Tuesday 16 September 2008

Latitude & Attitude - Iranian miscalculations

(Originally posted March 30, 2007)


It never ceases to amaze me how some governments have a complete end utter lack of understanding of what is clever and what is definitely not, when it comes to dealing with the western civilisation.

It is often, but not always, regimes with cultural roots in Islam that make the biggest blunders and this time around is no different. Iran has taken hostage 15 British service men/women in the Persian Gulf.

Let there be no mistake: this is an act of hostage taking. It is not a matter of taking prisoners of war, as there are no hostilities between the two countries. The act has been conducted purely as a means of extracting concessions of one kind or another on the part of Britain, this is clear for all to see.

What those concessions might be is a matter of pure speculation, but the fact that the US has a number of Iranian prisoners in Iraq, supposedly intelligence staff from the Revolutionary Guard aiding insurgents in the war torn country is as good a guess as any other.

Why is it doubtlessly an act of hostage taking? Because if - hypothetically - the service men had for any reason ventured into Iranian waters, lets say as a result of poor navigation skills, it would be the simplest matter in the world to order them out of the waters. There is absolutely no reason why the men and one woman should be sequestered and kept isolated from diplomats of the UK. But the Iranians decided to create a diplomatic crisis on purpose.

Doing that is bad enough. But to add further stupidity to an already unnecessary act, the Iranian government has decided to use the service men as a propaganda tool, parading them on national TV. And continuing down the path of stupidity, they present the world with a letter from one of the captives, apologising for the intrusion into Iranian waters and urging the UK to withdraw its troops from Iraq.
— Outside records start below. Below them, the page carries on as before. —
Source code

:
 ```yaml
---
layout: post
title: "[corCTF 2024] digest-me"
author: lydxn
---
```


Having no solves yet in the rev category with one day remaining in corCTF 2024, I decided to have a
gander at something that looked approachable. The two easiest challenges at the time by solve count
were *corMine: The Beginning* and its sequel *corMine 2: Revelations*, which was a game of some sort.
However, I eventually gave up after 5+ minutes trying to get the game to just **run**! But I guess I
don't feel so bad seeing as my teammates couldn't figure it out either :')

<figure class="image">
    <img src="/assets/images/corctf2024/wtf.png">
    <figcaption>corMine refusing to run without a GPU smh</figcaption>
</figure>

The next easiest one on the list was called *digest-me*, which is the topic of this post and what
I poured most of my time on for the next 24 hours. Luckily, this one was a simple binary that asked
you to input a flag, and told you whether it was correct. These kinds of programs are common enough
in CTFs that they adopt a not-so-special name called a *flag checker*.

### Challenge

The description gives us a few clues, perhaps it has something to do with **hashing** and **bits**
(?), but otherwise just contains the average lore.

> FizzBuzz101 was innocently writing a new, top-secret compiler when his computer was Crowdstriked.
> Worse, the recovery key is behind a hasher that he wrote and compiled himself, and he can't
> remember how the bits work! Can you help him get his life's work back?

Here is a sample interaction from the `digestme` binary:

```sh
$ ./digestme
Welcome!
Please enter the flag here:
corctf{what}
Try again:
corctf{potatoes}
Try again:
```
Of course we are all to believe that the letter is a spontaneous production by a remorseful soldier. To make matters even worse, the government then decides not to release the female hostage as previously promised. This, of course, further strengthens our trust in their words.

Every single act described here is head-shakingly stupid and what the Iranian regime does not understand is that those acts just fills westerners with disgust. Not fear, not awe, not admiration, but utter disgust.
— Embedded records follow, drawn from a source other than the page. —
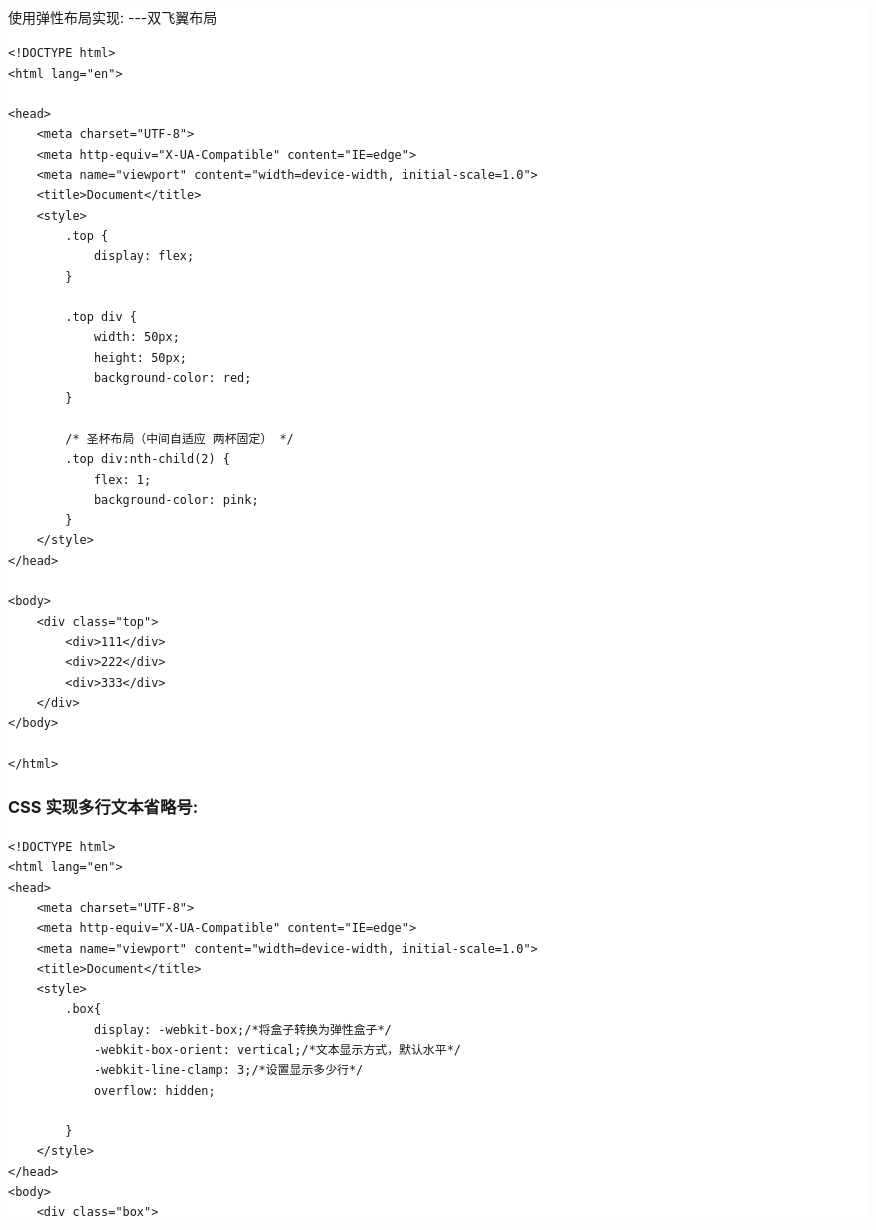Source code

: 使用弹性布局实现: ---双飞翼布局

```
<!DOCTYPE html>
<html lang="en">

<head>
    <meta charset="UTF-8">
    <meta http-equiv="X-UA-Compatible" content="IE=edge">
    <meta name="viewport" content="width=device-width, initial-scale=1.0">
    <title>Document</title>
    <style>
        .top {
            display: flex;
        }

        .top div {
            width: 50px;
            height: 50px;
            background-color: red;
        }

        /* 圣杯布局（中间自适应 两杯固定） */
        .top div:nth-child(2) {
            flex: 1;
            background-color: pink;
        }
    </style>
</head>

<body>
    <div class="top">
        <div>111</div>
        <div>222</div>
        <div>333</div>
    </div>
</body>

</html>
```

### CSS 实现多行文本省略号:

```
<!DOCTYPE html>
<html lang="en">
<head>
    <meta charset="UTF-8">
    <meta http-equiv="X-UA-Compatible" content="IE=edge">
    <meta name="viewport" content="width=device-width, initial-scale=1.0">
    <title>Document</title>
    <style>
        .box{
            display: -webkit-box;/*将盒子转换为弹性盒子*/
            -webkit-box-orient: vertical;/*文本显示方式，默认水平*/
            -webkit-line-clamp: 3;/*设置显示多少行*/
            overflow: hidden;

        }
    </style>
</head>
<body>
    <div class="box">
```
It was exactly the same mistake Saddam Hussein made, when he held Westerners hostage in Iraq prior to the first Gulf War, parading little children in front of the cameras, patting them on their heads.

By every political act whether supporting Hamas, Hezbollah, Muqtada el Sadr, or refusing to comply with the UN on the matter of uranium enrichment, the Iranian government establishes itself as an enemy of the West and indeed of the most of the civilized world. If not exactly respected, at least that type of stance can be reluctantly understood as political positioning. It does not attract disgust.

Creating disgust is much more dangerous for the Iranians. The feeling of disgust feeds the feeling of worthlessness towards all Iranians. This is especially true as the regime does not allow voices of dissent to remind us that the Iranian people are not its government.

But by filling our minds with disgust for them, the Iranians have without realising it created a mental space in our brains that will much easier tolerate an eventual act of war against them.

Only the future will show if a Third Gulf War will take place as the result of the Iranian government's insistence on developing uranium enrichment. I hope not. But one thing is sure, if it does take place, I will feel less bad about it because the Iranian government has given me the mental space to despise them and be disgusted with them.

That is the true miscalculation by Iran.